Problem details:
Collect every line in the items below that contains the word "škraboška", and copy each such line in full.

Data supplied:
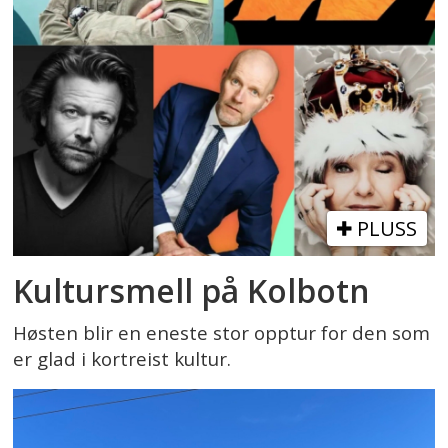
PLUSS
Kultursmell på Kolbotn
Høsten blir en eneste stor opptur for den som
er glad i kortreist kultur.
==
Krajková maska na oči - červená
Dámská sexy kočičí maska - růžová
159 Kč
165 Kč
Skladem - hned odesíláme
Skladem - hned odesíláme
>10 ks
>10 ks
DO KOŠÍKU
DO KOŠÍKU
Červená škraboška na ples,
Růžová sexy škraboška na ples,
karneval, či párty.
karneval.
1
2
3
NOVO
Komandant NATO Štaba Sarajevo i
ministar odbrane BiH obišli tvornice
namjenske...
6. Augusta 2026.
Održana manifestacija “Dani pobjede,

Response:
Červená škraboška na ples,
Růžová sexy škraboška na ples,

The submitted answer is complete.